Is Google Too Big to Sue Over Gmail Privacy Concerns?
Google, fighting claims that it illegally scans private e-mail messages, says it shouldn’t have to face a lawsuit that lumps together hundreds of millions of Internet users. It may not have to, but the issues the lawsuit raises may be harder to deflect.
A case brought against Google in 2013 claims it violates a federal wiretap law, as well as several state privacy laws, by intercepting, reading, and mining the content of messages sent through its Gmail service, which has 104 million users in the U.S. The information, the suit claims, is used to target ads and build user profiles.
Privacy experts say the case raises important questions about how companies such as Google and other Internet companies make money from user data for a digital ad market that generated $42 billion in the U.S. last year. (Yahoo!, Facebook, and LinkedIn are facing similar actions.)
The Google lawsuit is what’s known as a consolidated action, combining several lawsuits filed from 2010 to 2012 by Gmail users and other e-mail services in states including Texas, Pennsylvania, and Florida. The case seeks to represent a class of plaintiffs numbering in the hundreds of millions. That number includes non-Gmail users whose messages make their way through the Gmail system and users of other services, such as Google Apps for Education, which powers e-mail services at many universities. Class-action status would allow plaintiffs to pool resources and put greater pressure on Google to settle the case.
The plaintiffs face “a very steep hurdle” to proceed as a class, says Deborah Hensler, a law professor at Stanford University, adding that only 10 percent to 20 percent of cases filed as class actions are allowed to go forward.
At a Feb. 27 hearing in San Jose, Federal District Judge Lucy Koh considered whether to grant class-action status. (She hasn’t said when she will issue her ruling; the case is scheduled for trial in October.) Koh earlier denied Google’s attempt to dismiss the case by rejecting its argument that users agreed to the scanning when they accepted Gmail’s service terms and privacy policies and that non-Gmail users should have known their messages were being intercepted. Google doesn’t deny scanning e-mails.
The billions of messages at issue raise the possibility of an unmanageable amount of evidence over whether Gmail senders and recipients were aware of the automatic scanning, Google said in a court filing.

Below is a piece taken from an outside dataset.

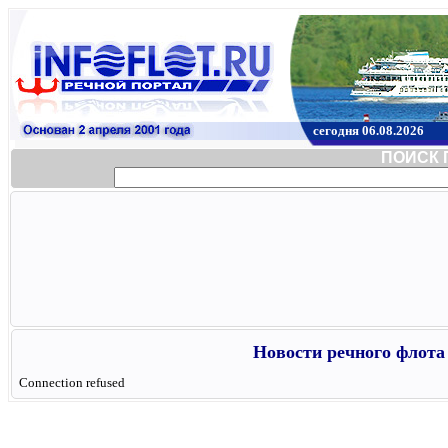
сегодня 06.08.2026
ПОИСК 
Новости речного флота 
Connection refused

The class action would “indiscriminately amass together virtually everyone in the United States with a non-Gmail e-mail account, along with large groups of the over 400 million people who use Gmail and Google Apps,” making it impossible to build and defend the case, the company said. At the hearing, Koh expressed skepticism about the non-Gmail users being part of the class and the court’s ability to adequately verify information in determining who is eligible to join the class. “We’re not a government agency of verifying birth dates,” Koh said.
Details about how Google scans messages are murky—key documents in the case are under seal or have been heavily redacted. But some privacy experts say evidence introduced at the Feb. 27 hearing is problematic for Google.
Plaintiffs’ lawyer Sean Rommel presented information about a device Google uses to intercept e-mails called the Content One box. Originally, the device was used in the Gmail storage system to intercept and scan e-mail traffic. Then Google discovered Content One could not extract information from unopened or deleted e-mails, or from e-mails accessed by phones or through Microsoft Outlook, Rommel said. So the company allegedly reconfigured the process in 2010 to capture user data before messages are delivered to the intended recipient, not after they are stored in a user’s e-mail account. “There is not a single disclosure in the record that identifies, alerts, tells anybody that there is an interception occurring,” Rommel said. At the hearing, Google’s lawyers did not deny the existence and use of the Content One box. The company declined to comment.
If that evidence is true, says Chris Hoofnagle, a University of California at Berkeley law professor, it strongly supports the plaintiffs’ arguments that Google’s conduct is illegal and violates federal wiretapping laws. “Stored communications get fewer protections,” he says. “But with live or unopened communications, courts are much more likely to interpret that as a wiretap.” It raises the question of whether Google is adhering to data-mining agreements that apply to many university employees at Berkeley and other schools whose e-mail programs use the Gmail service, he says. “It’s inappropriate to allow a company to generate knowledge from those documents,” Hoofnagle says. “I don’t think we understand how valuable the information is and the consequences of it.”